Sympathy is a word that appears alongside relatability in literary discussions, especially when it is nudged close to the word empathy. Both of those words are often used interchangeably, though that dangerous slippage in usage should be avoided—ignoring these distinctions is, incidentally, one method of prodding me past any sense of poise. Sympathy involves sharing a sensation. If someone feels sadness, you feel it too; if someone cuts a finger, you feel the anguish of a difficult life. Empathy, nearly everyone seems to have forgotten, is a bit colder, more stoic, and even rational: it is the ability to perceive and understand another person’s state. You can even spot in the chasm between these two words an interesting place for literature: sympathy prompts you to feel sadness when someone cries while empathy prompts you to understand why they cry. To have the latter but not the former describes some of our most classic novels. And maintaining this distinction seems, well, fairly important. I don’t want the team of international physicians called on to deal with the tragedy of my finger to be distracted by notions of sympathy, but I do want them to have empathy.
Once again I tell myself—the blood pooling on the counter, early thoughts about the quantity that I have to spare—that every protagonist is an antihero. Vulnerability, perhaps the only universal truth, is what’s most relatable, regardless of our ephemeral differences. So perhaps the opening line of this essay served its purpose, as it takes just the tiniest bit of empathy to bring the reader closer. Just the tiniest bit of connection and understanding, even when the differences between people appear insurmountable.
Because every writer and reader is still, in the end, afraid of the dark, despite any stoical protest to the contrary. We might be selfish, myopic, and even cruel—especially when the smallest of pains hint toward much bigger pains—but we can recognize that the journey from womb to tomb is a shared fate. Show me a literature where actual, human vulnerability is exposed, and I’ll show you a healthy culture. Show me, instead, a culture that desires smiling audiences and happy protagonists, that coordinates its stories to its audiences, and I’ll show you an unhealthy culture. Today, I experienced a bit of physical pain, nothing too much, nothing too dramatic, but about as universal and relatable as I can imagine, says the bleeding, light-headed romantic.

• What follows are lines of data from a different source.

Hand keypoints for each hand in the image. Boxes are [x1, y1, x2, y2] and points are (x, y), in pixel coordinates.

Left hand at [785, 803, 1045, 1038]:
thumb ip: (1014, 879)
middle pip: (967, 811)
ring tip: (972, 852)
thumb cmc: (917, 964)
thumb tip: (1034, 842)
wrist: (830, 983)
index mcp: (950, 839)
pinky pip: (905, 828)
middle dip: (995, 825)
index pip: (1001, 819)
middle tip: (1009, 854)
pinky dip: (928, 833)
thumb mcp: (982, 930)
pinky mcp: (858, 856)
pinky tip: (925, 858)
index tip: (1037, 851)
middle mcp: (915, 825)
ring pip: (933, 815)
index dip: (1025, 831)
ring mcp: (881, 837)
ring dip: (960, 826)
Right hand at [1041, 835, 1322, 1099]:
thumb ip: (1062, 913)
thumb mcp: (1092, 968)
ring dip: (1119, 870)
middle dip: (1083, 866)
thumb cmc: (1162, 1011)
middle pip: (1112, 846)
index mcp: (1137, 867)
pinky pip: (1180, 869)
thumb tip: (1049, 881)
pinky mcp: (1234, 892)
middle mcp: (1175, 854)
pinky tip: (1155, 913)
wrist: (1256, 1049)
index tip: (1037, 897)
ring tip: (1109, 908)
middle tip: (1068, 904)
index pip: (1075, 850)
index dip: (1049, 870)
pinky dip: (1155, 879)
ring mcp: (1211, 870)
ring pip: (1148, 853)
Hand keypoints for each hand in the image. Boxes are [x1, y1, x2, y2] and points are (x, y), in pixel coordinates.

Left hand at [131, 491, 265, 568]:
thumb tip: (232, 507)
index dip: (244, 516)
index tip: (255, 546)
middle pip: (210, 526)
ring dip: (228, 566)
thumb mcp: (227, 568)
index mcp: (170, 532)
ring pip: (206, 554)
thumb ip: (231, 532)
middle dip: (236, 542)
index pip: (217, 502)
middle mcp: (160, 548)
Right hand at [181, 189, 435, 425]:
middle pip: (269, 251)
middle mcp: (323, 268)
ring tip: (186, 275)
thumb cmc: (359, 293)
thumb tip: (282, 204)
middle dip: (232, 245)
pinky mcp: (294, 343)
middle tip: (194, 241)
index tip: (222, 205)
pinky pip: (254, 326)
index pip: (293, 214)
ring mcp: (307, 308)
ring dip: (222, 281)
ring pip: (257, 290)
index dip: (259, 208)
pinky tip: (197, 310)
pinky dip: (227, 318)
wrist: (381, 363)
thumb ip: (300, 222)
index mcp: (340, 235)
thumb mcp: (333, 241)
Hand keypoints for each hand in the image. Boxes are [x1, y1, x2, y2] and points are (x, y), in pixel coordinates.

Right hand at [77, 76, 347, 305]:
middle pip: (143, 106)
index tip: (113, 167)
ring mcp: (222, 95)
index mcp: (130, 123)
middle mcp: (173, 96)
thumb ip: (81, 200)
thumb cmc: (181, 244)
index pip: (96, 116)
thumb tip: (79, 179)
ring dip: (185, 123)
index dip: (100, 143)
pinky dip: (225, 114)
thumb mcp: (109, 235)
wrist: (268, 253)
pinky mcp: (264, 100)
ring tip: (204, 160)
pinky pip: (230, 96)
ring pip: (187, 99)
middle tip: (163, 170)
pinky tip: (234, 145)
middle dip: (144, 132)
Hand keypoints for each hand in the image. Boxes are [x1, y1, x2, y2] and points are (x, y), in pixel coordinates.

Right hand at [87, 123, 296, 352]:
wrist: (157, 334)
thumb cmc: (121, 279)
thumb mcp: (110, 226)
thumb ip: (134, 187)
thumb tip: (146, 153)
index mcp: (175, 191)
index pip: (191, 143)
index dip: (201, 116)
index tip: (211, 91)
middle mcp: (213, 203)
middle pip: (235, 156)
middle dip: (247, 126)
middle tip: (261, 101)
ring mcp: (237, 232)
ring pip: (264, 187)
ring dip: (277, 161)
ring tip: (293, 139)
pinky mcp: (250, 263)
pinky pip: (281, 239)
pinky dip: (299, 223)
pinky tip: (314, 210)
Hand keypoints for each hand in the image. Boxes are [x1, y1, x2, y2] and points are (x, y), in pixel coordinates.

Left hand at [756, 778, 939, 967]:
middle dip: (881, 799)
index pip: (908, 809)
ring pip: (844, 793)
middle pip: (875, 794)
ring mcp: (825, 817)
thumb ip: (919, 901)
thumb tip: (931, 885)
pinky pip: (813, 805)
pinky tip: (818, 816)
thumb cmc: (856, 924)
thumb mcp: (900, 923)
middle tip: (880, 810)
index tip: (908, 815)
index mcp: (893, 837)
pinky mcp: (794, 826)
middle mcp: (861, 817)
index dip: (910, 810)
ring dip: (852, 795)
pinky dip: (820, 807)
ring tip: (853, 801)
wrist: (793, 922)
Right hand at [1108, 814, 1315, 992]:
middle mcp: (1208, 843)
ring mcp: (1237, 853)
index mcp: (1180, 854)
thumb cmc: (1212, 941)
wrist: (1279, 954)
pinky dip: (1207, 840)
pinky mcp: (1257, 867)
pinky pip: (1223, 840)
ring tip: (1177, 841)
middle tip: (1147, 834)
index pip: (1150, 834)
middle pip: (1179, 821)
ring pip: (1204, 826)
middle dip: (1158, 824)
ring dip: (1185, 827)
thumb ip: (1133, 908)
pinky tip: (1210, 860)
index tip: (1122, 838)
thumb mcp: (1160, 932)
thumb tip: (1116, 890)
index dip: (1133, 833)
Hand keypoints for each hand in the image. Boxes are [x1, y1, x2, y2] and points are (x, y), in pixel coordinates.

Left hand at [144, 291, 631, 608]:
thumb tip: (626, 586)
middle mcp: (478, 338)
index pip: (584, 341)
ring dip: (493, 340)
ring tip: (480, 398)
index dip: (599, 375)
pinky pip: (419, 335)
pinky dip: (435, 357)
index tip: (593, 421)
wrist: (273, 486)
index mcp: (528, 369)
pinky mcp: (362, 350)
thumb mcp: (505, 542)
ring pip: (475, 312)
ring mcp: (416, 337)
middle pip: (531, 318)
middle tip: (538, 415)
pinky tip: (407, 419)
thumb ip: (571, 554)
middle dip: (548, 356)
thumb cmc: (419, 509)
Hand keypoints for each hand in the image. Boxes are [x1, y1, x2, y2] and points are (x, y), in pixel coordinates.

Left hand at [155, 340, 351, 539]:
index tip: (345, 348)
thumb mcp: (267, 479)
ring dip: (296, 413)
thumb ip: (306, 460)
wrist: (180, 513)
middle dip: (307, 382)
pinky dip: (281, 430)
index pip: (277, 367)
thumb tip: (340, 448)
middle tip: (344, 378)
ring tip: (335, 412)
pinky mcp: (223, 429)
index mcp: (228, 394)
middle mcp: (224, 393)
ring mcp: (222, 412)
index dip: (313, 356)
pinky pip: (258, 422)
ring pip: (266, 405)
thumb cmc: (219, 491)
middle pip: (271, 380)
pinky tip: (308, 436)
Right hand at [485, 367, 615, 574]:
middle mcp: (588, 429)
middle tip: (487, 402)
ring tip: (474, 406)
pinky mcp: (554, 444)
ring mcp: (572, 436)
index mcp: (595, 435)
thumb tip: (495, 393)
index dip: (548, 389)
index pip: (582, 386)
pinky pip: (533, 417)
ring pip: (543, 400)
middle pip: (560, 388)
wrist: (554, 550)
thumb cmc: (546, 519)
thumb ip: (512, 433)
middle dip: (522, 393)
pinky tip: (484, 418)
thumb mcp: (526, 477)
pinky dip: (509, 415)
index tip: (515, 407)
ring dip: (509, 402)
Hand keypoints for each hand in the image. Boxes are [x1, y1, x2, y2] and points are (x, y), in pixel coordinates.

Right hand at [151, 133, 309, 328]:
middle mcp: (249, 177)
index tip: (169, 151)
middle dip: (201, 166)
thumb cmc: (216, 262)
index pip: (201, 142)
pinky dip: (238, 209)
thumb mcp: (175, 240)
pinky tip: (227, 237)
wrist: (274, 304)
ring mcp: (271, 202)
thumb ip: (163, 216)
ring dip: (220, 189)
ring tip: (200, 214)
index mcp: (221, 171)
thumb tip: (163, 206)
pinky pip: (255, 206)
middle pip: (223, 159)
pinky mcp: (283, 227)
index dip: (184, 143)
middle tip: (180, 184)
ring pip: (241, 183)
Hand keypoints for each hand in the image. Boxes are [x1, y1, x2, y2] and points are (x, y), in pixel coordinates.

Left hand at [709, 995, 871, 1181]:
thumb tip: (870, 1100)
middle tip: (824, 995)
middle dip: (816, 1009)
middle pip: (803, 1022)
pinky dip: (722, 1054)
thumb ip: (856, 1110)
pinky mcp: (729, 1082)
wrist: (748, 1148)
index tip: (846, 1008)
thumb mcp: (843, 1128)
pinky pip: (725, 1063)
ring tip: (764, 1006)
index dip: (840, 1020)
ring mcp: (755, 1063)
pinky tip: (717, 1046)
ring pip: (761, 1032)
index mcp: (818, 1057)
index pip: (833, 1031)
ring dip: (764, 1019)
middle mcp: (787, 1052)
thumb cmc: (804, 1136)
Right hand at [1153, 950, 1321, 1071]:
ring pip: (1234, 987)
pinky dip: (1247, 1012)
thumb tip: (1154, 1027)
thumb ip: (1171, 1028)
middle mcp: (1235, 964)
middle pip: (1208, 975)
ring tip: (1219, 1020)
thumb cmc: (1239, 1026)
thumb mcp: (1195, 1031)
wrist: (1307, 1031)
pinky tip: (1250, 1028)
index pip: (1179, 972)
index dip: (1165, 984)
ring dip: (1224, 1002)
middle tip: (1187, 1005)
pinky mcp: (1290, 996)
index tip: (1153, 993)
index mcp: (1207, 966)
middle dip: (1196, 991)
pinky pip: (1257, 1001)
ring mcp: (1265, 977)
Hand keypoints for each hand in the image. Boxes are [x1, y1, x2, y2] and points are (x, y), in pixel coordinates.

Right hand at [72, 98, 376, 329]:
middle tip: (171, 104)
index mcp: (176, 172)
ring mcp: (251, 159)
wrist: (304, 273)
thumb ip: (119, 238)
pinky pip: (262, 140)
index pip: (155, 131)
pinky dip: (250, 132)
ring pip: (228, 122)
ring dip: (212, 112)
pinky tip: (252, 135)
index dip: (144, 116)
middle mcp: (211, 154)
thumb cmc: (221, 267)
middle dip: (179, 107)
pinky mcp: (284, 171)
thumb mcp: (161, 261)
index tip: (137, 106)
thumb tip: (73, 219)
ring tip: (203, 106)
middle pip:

Those who are willing to be vulnerable move among mysteries. Thank you, Charles!
"How could I possibly relate to eating kale?"
" ...the irony of collapsing while exercising, choking on broccoli, or overdosing on health supplements...."
You don't bring out your sense of humor very often, Charles. It is a real treat when you do. By the way, that kale will kill you. I suggest switching to baby spinach -- much less dangerous. Although I find if I add coconut oil to kale it makes it easier to scrape into the garbage can... just saying.